Please Note: When a Jira Issue is changed to a completed state, this status change is not immediately updated in the Platform - the Platform queries Jira every 15 minutes to check for status changes across all tracked issues.
Set Up
Step 1: Navigate to Connected Accounts on the Menu.
Step 2: Click on ‘Configuration’ under Jira.
Step 3: The platform will ask you for the host URL to your Jira subscription, e.g. https://company.atlassian.net/
Step 4: Enter your username. This will normally be an email address associated with your Atlassian account.
Step 5: Enter your API key. To do this, you can select the tooltip and click ‘Click Here’ to generate the key.
The link will take you to the page for creating an API token (https://id.atlassian.com/manage-profile/security/api-tokens). Click ‘Create API token’, copy it, and paste it into the API key field shown above.
Step 6: Click ‘Save’.
Once the connection is confirmed, the platform will ask you to correlate the platform’s threat levels with your current priority settings within Jira. This will enable the platform and Jira to apply the appropriate priority and urgency to the reporting of issues.
Export an Issue to Jira
You can export issues from the platform to your JIRA project board from the following interfaces of the platform:
Phase view
Individual issue view
You can export issues individually or in bulk.
Export a Single Issue
Step 1: Navigate to Results on the Menu, and then Issues.

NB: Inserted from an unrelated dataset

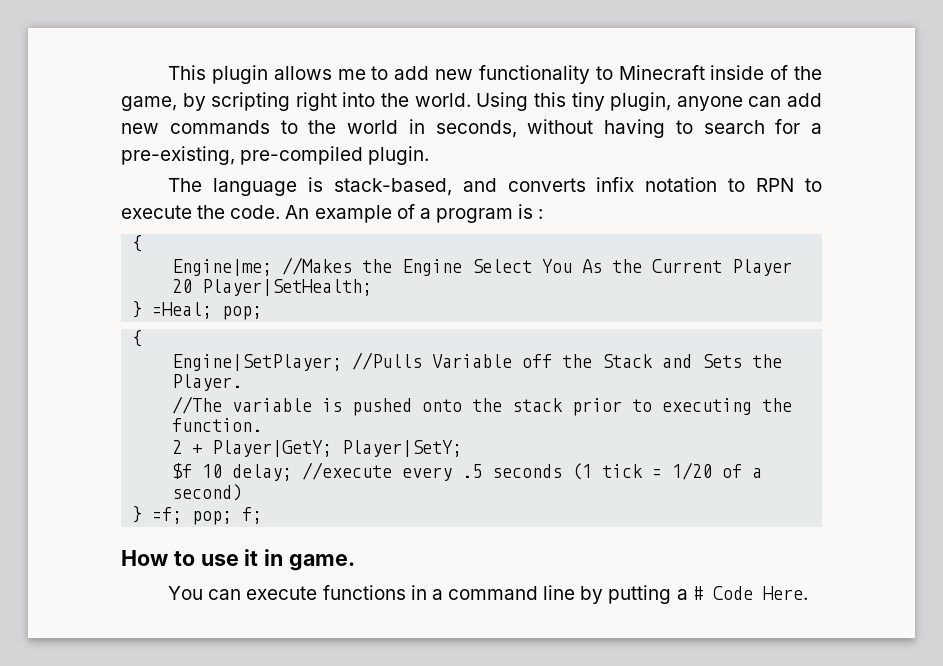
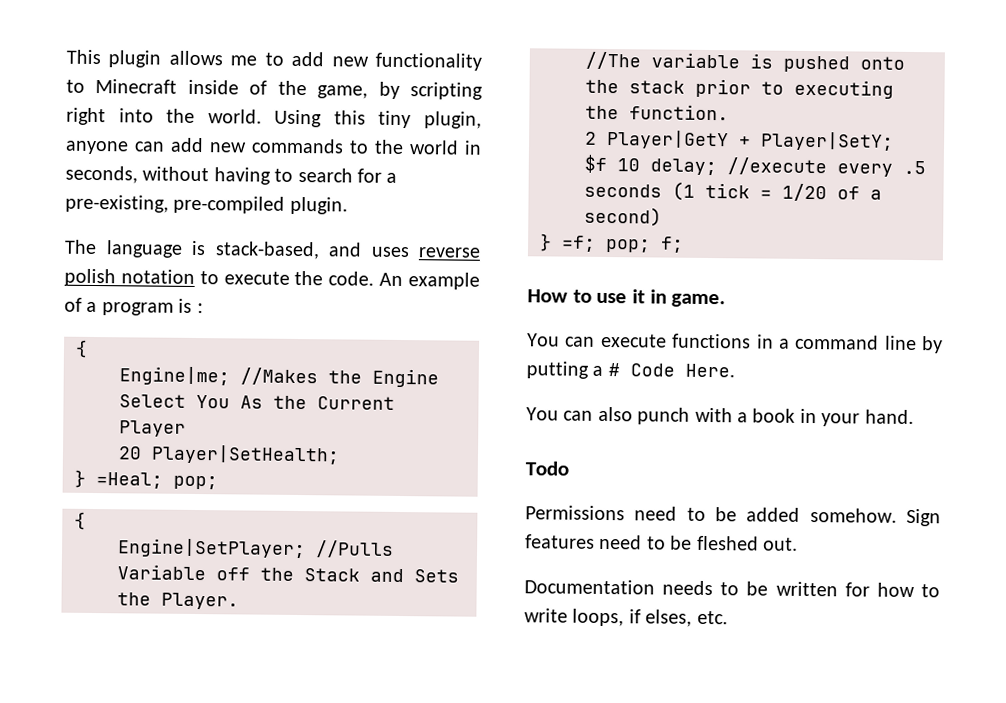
[507,177,795,192] converts infix notation to RPN -> [370,246,481,258] [64,268,195,287] uses reverse polish notation
[192,440,333,457] + Player|GetY; -> [606,130,751,150] Player|GetY +
(808, 593) none -> [526,406,914,427] [525,461,569,476] [525,505,941,527] [525,534,798,551] [524,579,940,598] [524,608,728,627] // You can also punch with a book in your hand. // Todo // Permissions need to be added somehow. Sign features need to be fleshed out. // Documentation needs to be written for how to write loops, if elses, etc.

Step 2: Click on the three-dots menu to the right-hand side of the issue you would like to export.
Step 3: Select ‘Export to Jira’.
Step 4: Confirm the Project and what type of issue it should be reported as, and then click ‘Export’.
The issue is then sent to the associated backlog list for the selected Project.
You will see the following information within Jira for the exported issue:
Link to the platform issue
Finding Title
Summary
Technical Details
Recommendation
Priority levels (assigned at setup by the user)
Platform labels for ease of tracking
Reporter details
Export Issues in Bulk
You can export issues in bulk in two ways.
Checkbox individual issues
Step 1: Navigate to Results on the Menu, and then Issues.
Step 2: Select multiple issues using the checkboxes on the left-hand side.
Step 3: Click ‘Actions’ in the top right-hand corner.
Step 4: Select ‘Export to Jira’.
This will export the selected issues to your requested Jiraproject board.
2. Export full phase list of issues
Step 1: Navigate to Results on the Menu, and then Phases.
Step 2: Select the Phase containing the issues you would like to export.
Step 3: Click ‘Actions’ in the top right-hand corner.
Step 4: Select ‘Export’.
Step 5: Click ‘Export’, and then ‘Jira’.
You can then see which issues have been exported to Jira:
Jira Issue Status
The platform provides you with near real-time updates of the progress of each issue that has been exported to Jira. You can find a Jira Ticket dialog to the top right-hand corner of the corresponding Issue interface in the platform, which displays the current status of the Jira ticket.
The platform will track your Jira tickets progress and automatically mark an issue as remediated when the Resolution date and status of the ticket id set to Done.
Regress Issues
You can regress items via Jira if the vulnerability status is ‘unverified remediation’.
This means, if issues have been marked as ‘done/resolved’ within Jira by accident, they can be moved back to ‘in progress’, and the platform will be updated.
When a ticked is closed or reopened in Jira, a comment is added to the platform’s respective vulnerability, so you are able to track for auditing and remediation purposes. For example, the comment will refer to the issue being set as remediated via Jira.